What is the difference between BMR and TDEE?
BMR (basal metabolic rate) is the energy your body uses just to stay alive - breathing, circulation, cell repair - measured at complete rest. TDEE (total daily energy expenditure) is BMR plus everything else: walking, working, workouts, digestion. TDEE is the number that matters for setting calorie targets; eating at TDEE maintains your weight.
How many calories should I eat to lose weight?
A deficit of 250-500 kcal below your TDEE produces a gradual loss of roughly 0.25-0.5 kg (0.5-1 lb) per week, which is the pace most guidelines recommend. Below 1,200 kcal/day, it becomes difficult to meet nutrient needs and cycles often become irregular - this calculator won't suggest targets below that line.
Does my menstrual cycle change how many calories I burn?
Slightly, yes. Metabolic rate rises in the luteal phase (after ovulation) by roughly 2-11% - about 100-300 kcal/day for most women - driven by progesterone. Appetite typically rises too, often more than the burn does. It's why premenstrual hunger is real physiology and why weekly calorie averages beat daily perfectionism.
How many extra calories do I need when pregnant?
Roughly none in the first trimester, about +340 kcal/day in the second, and +452 kcal/day in the third (IOM guidance). 'Eating for two' overstates it substantially. Intentional weight loss is not recommended during pregnancy - if weight is a concern, work with your OB on managing gain instead.
How many calories do I need while breastfeeding?
Milk production burns roughly 330 kcal/day extra in the first 6 months of exclusive breastfeeding and around 400 kcal/day after that (about 165 kcal/day for partial/combination feeding). Gentle weight loss is usually fine while nursing, but aggressive deficits can reduce milk supply - the calculator caps deficits at 250 kcal while breastfeeding.

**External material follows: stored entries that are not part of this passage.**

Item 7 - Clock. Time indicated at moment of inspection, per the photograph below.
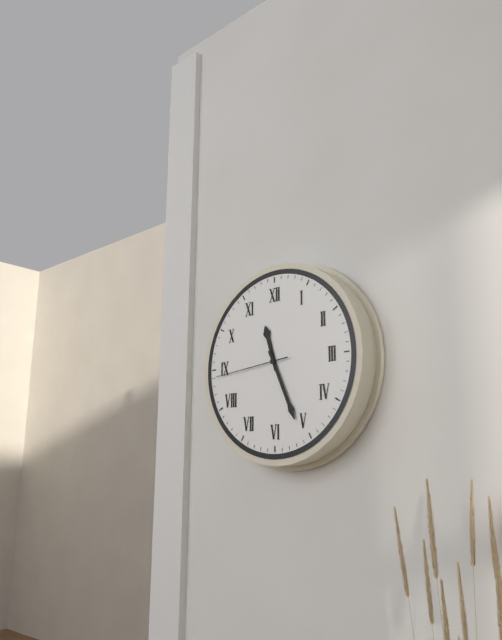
11:26:44
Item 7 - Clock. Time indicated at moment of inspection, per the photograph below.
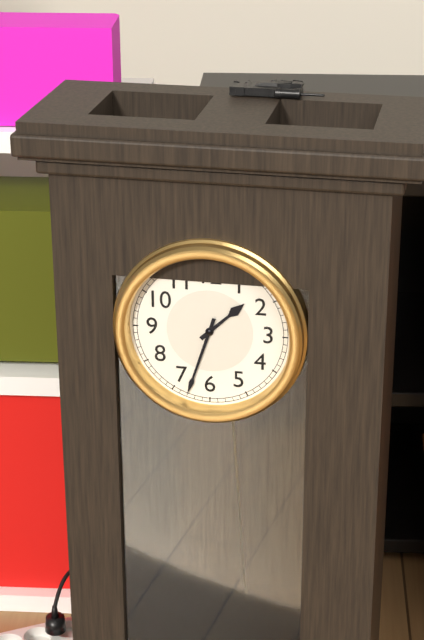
1:33
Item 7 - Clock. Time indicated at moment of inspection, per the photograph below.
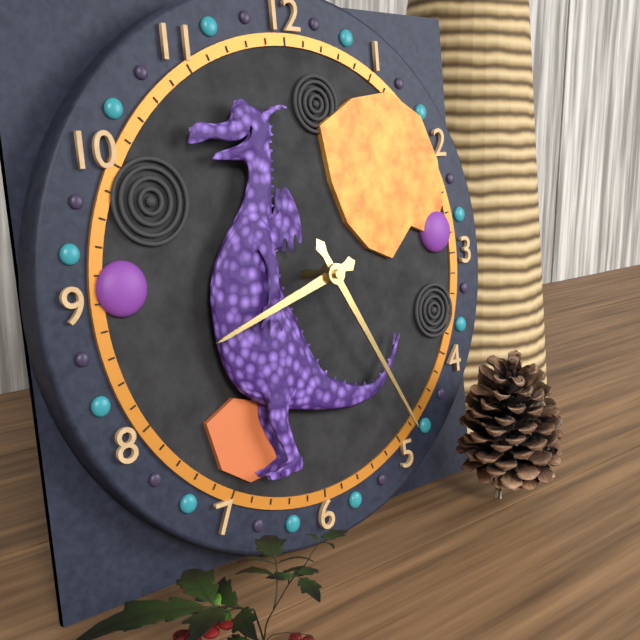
8:25
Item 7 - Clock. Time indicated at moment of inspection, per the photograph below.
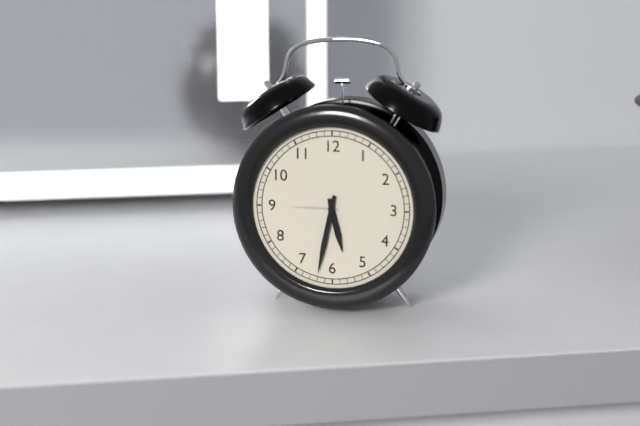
5:32
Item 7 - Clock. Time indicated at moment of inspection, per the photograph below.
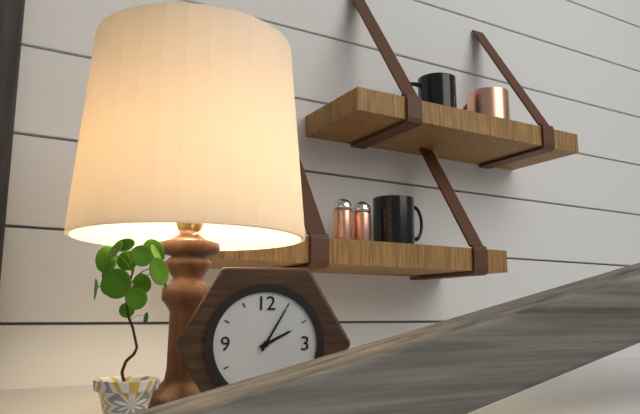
2:05
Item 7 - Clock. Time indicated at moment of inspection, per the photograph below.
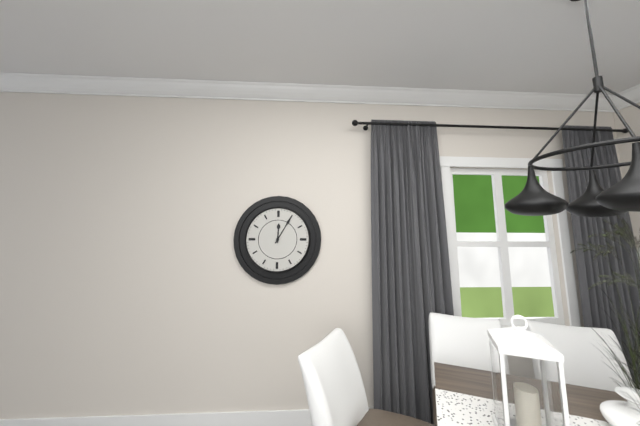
12:05
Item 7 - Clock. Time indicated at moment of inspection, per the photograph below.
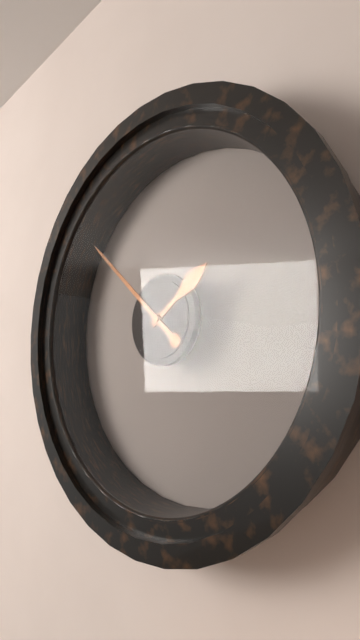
1:52
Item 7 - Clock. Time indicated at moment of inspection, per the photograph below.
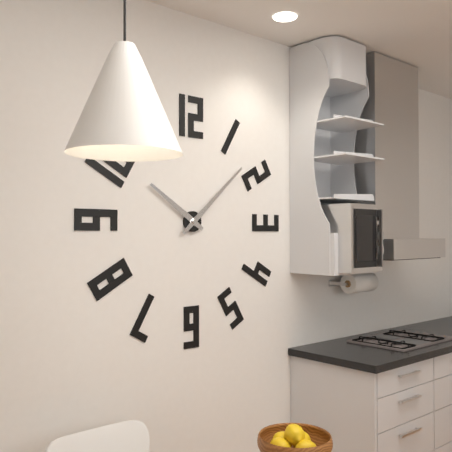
10:08
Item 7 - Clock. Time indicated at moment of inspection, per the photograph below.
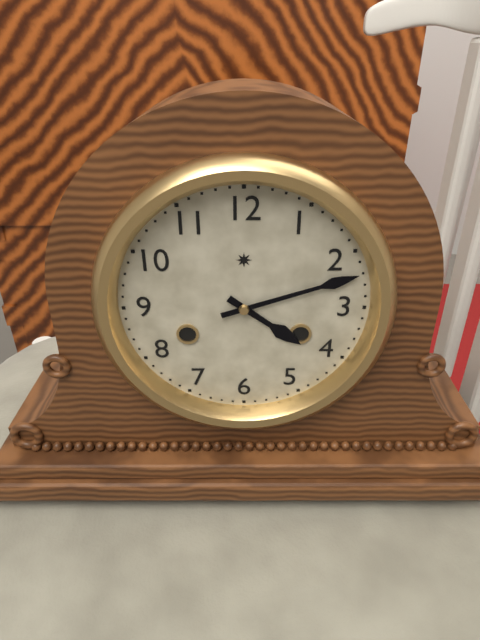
4:12
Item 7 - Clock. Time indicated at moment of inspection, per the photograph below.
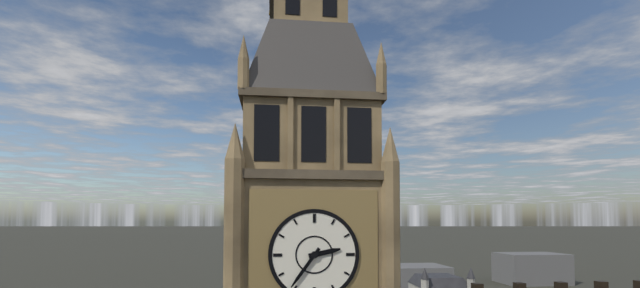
2:36
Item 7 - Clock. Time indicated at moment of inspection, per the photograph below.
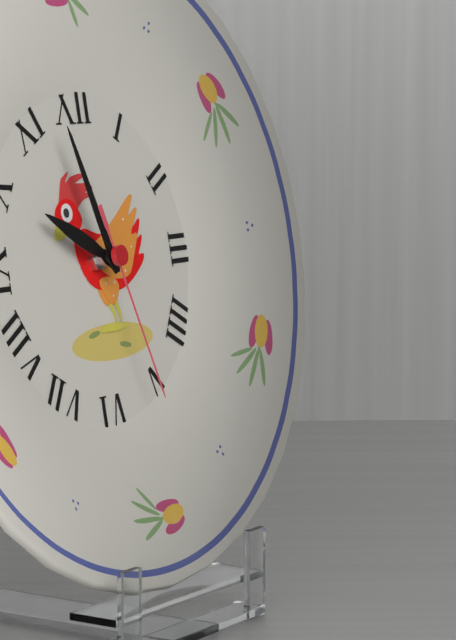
9:57:27
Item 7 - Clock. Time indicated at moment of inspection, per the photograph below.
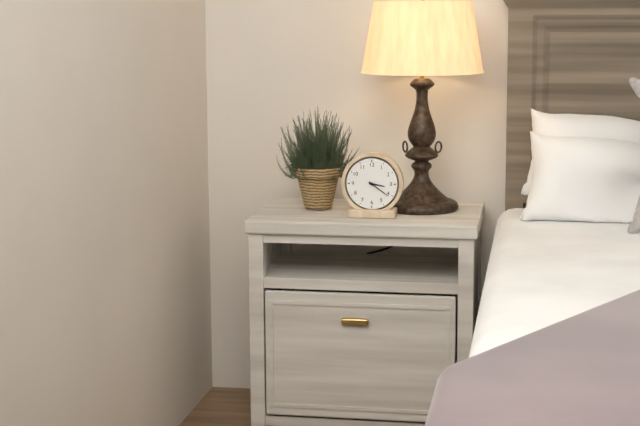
3:21
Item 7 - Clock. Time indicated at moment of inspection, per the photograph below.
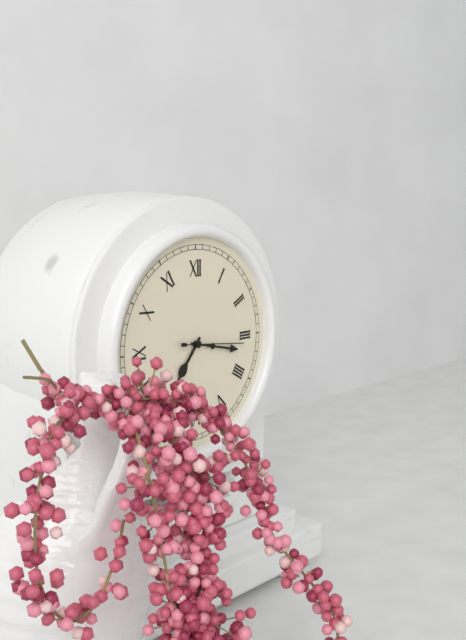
7:17:16
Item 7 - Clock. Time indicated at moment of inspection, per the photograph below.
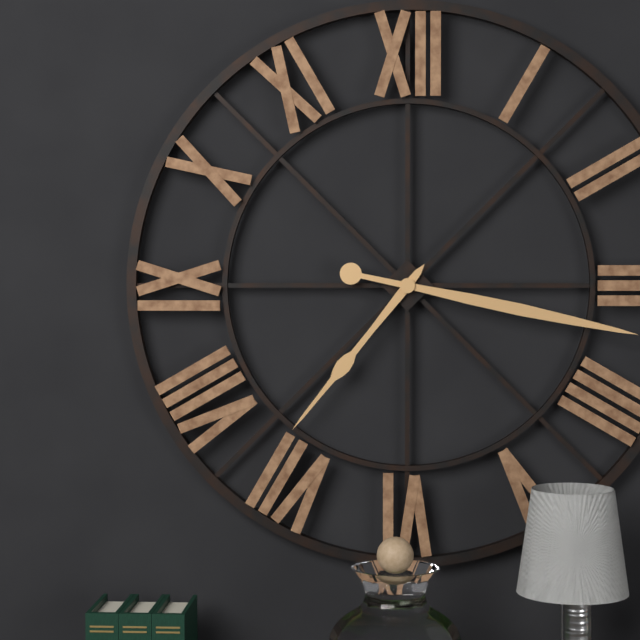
7:17
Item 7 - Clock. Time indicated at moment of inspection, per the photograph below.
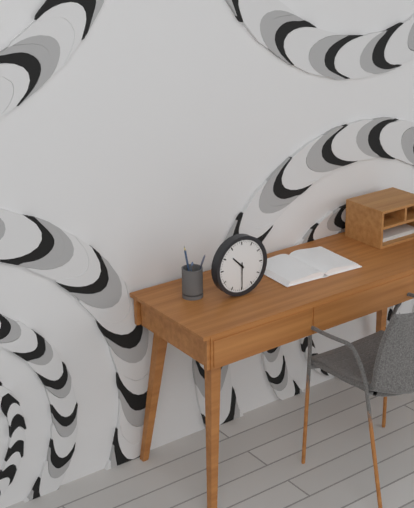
10:30
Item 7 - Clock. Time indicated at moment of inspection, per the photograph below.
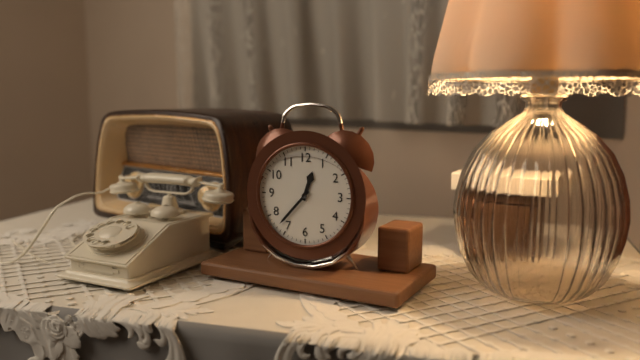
12:37
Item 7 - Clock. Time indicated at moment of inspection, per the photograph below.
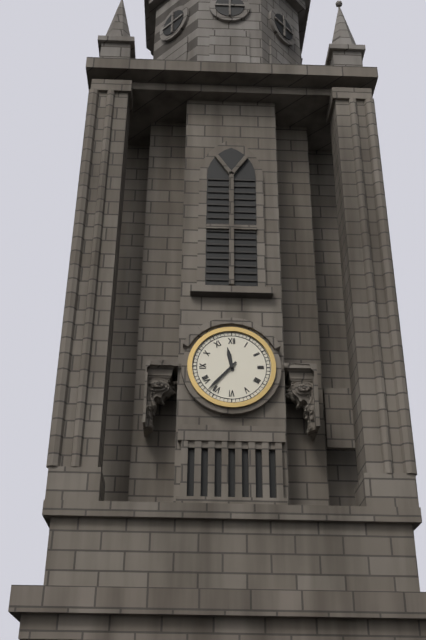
11:37
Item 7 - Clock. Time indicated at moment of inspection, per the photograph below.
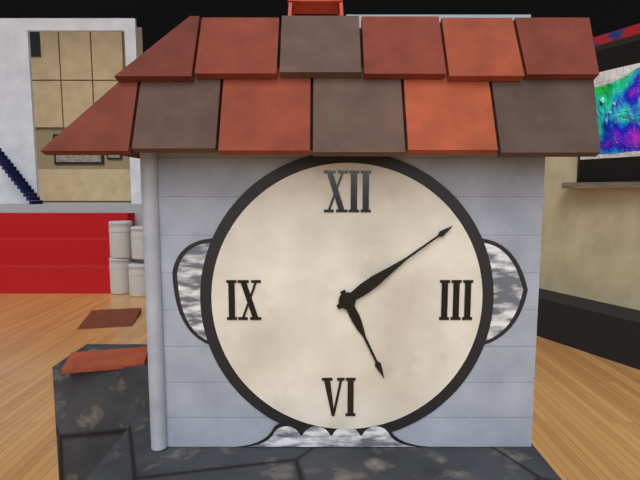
5:09
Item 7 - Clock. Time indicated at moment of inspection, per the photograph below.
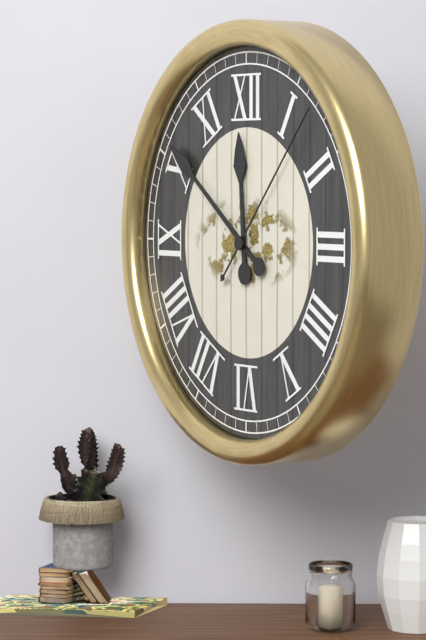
11:51:07
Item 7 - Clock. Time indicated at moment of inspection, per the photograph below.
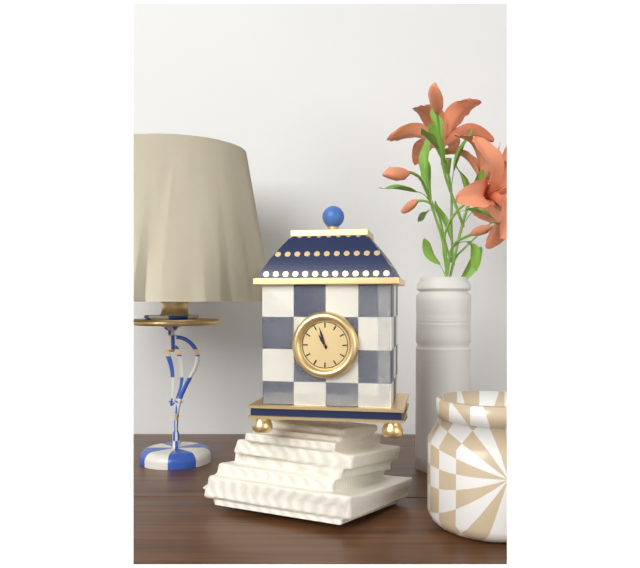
10:57
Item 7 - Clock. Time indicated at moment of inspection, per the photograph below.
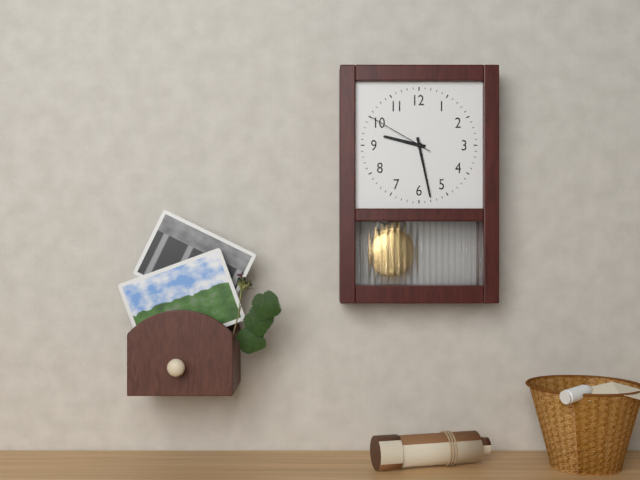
9:28:50
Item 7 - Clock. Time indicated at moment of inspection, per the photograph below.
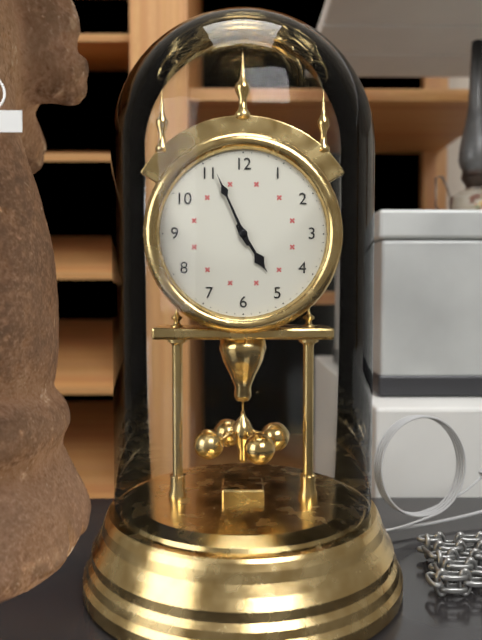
4:56
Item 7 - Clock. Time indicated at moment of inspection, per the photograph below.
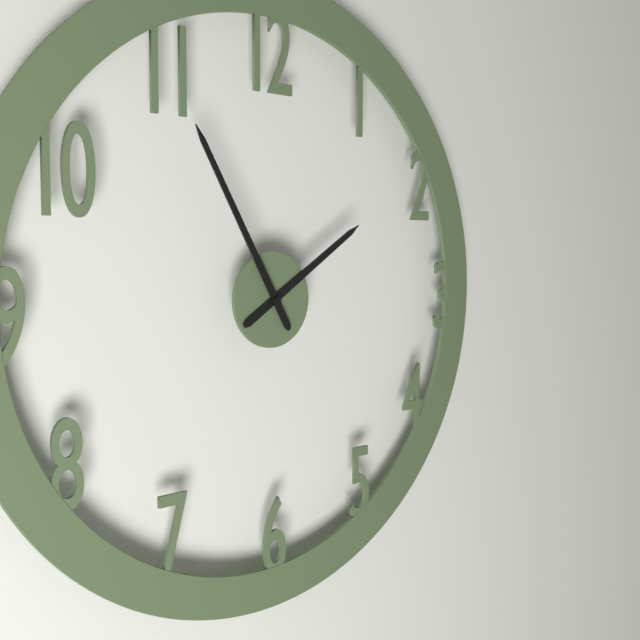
1:55
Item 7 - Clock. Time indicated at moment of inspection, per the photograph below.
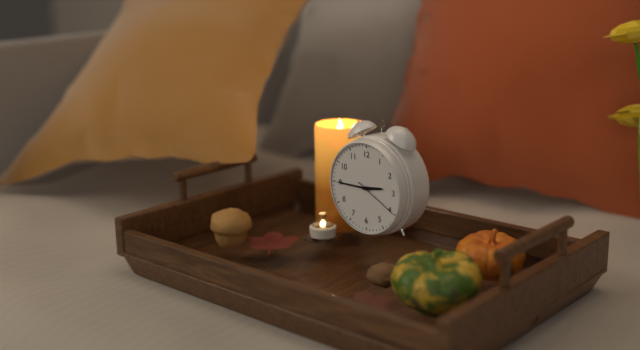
2:45
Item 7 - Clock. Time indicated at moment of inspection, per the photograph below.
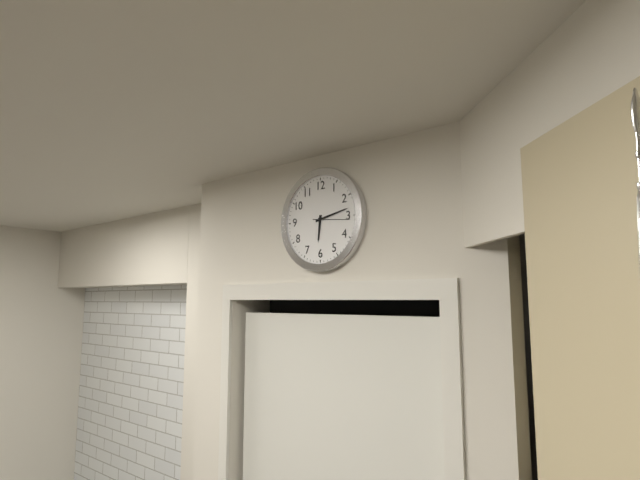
6:13
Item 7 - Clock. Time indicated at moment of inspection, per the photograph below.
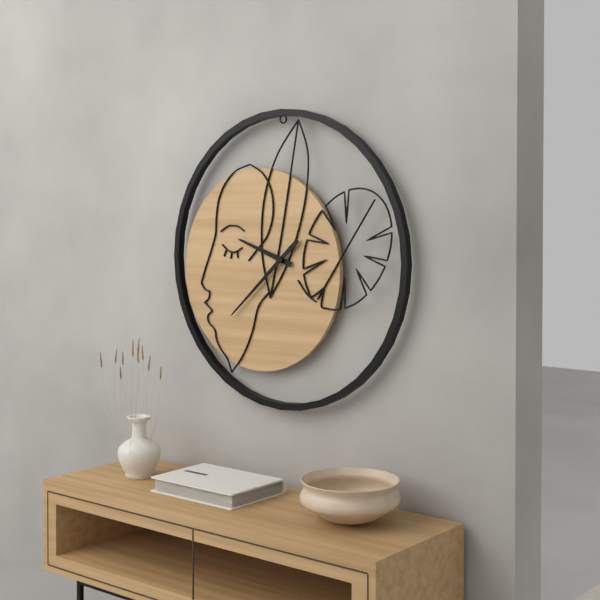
9:38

Why do calorie needs drop around menopause?
Estrogen decline shifts fat storage and muscle mass falls gradually with age, lowering BMR - the equation captures this through the age term. The practical response most experts recommend isn't ever-lower calories, but preserving muscle: resistance training and adequate protein, which keep TDEE higher.
Is this calculator accurate for me personally?
Equations estimate; bodies vary. Mifflin-St Jeor is typically within about 10% for most people, but muscle mass, genetics, medications, and conditions like PCOS or thyroid disease shift real needs. Treat the number as a starting point: hold it for 2-3 weeks, watch the trend, and adjust by 100-200 kcal if needed.
These calculators give estimates based on cycle averages and standard formulas. They are for general information only and are not medical advice. For anything concerning your health or pregnancy, talk to a qualified healthcare provider.